The militants also insisted on taking a blood test for narcotic substances and claimed that the result was positive. Novaya Gazeta rejects this and says that they will be seeking a proper blood test as soon as Kanygin arrives back in Moscow.
Kanygin himself reported in the evening that he had been released after a 5-hour “courteous interrogation, as can be seen” (from the photo). He had been stopped at 14.00 by the militants ‘security service’ people purportedly because he didn’t have accreditation. In fact, he had been told by other officials that the accreditation would be ready that evening.
Novaya Gazeta waited for news that Kanygin had been taken across the border into Russia and would soon be on his way to Moscow before reporting themselves that their journalist had been beaten. He had told them that he was brought to the MGB [the ‘Ministry of State Security’ - tellingly reminiscent of the Soviet KGB]. “Their official put a pistol to my head and said that if I move, he’ll shoot me. After that he asked if I was for them or for “ukropy” [a derogatory term for Ukrainians]. I said I was for peace and at that moment he punched me in the eye. He gave it to me hard, and then immediately took me for questioning. There they said that I was a drug addict, that I get paid in drugs from the State Department, from the SBU [Ukrainian Security Service].” He told them to look him up on the Internet which they did, but then returned to the first pretext about the supposed lack of accreditation and also accused him of “criminal collaboration” because of the business card.

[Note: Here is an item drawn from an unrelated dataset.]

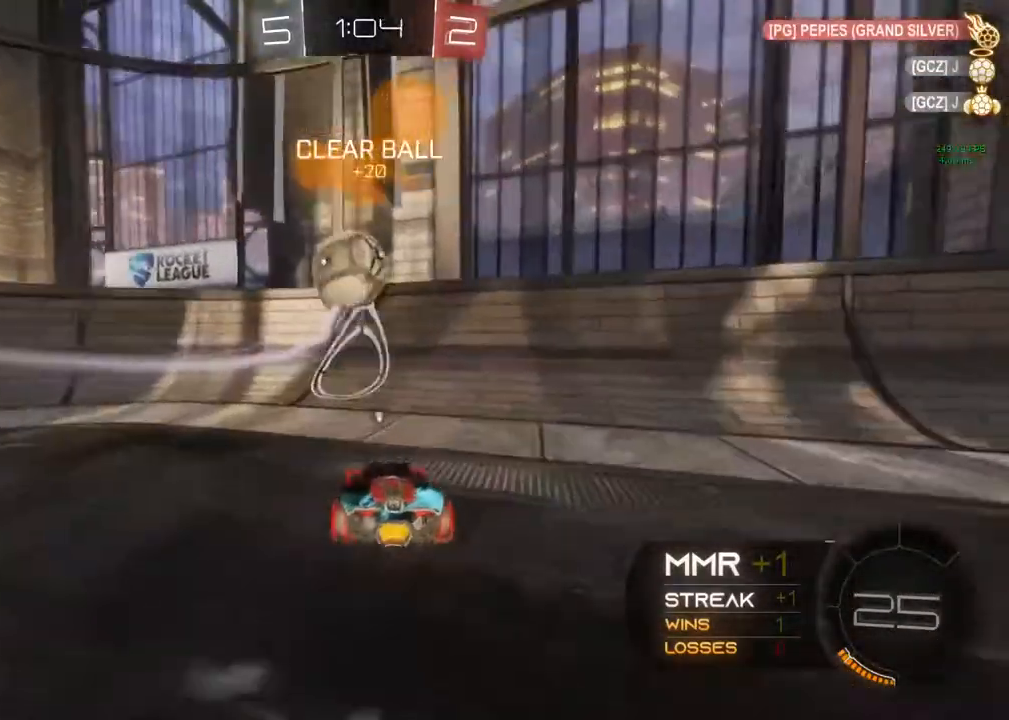
{"buttons": ["X", "L2", "R2"], "left_stick": "left", "right_stick": "center", "events": [[383, "L2", "down"], [383, "X", "down"]]}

As reported here, Kanygin was one of the main sources of information about the protest in Donetsk on Monday where around 500 residents demanded that the militants stop firing rocket launchers from inside Donetsk and stop using civilians as shields. Kanygin reported the protest live and honestly, in marked contrast to both the militants’ websites and Russian pro-Kremlin media. See: “Stop using us as shields!” Donetsk protests against Kremlin-backed militants
Kanygin is also one of 9 human rights activists and journalists who have lodged an appeal with the Russian Supreme Court against Putin’s decree of May 28 which classifies information about military losses in Ukraine (“during special operations in peacetime”) as state secrets.
Whether or not the militants were aware of Kanygin’s recent reports, those in the Kremlin and Russian defence ministry have undoubtedly been following his interviews of two Russian spetsnaz officers captured in Ukraine. His talks with the two men - – Yevgeny Yerofeyev and Alexander Alexandrov – have been widely reported. In their interviews, the spetsnaz officers reject Moscow’s claim that they were not active military officers when taken prisoner and express their concern and desperation at being prevented from speaking with their families.
Kanygin’s reports from Crimea have also been important antidotes for the lies and distortion presented in the pro-Kremlin media (one crucial example here).
The pretext for Kanygin’s detention, his treatment and ‘deportation’ leave little room for doubt that somebody wants him out of Ukraine. It is really only unclear whether the militants were reacting to Monday’s live coverage of the protest in Donetsk, or – as so often - to instructions from above.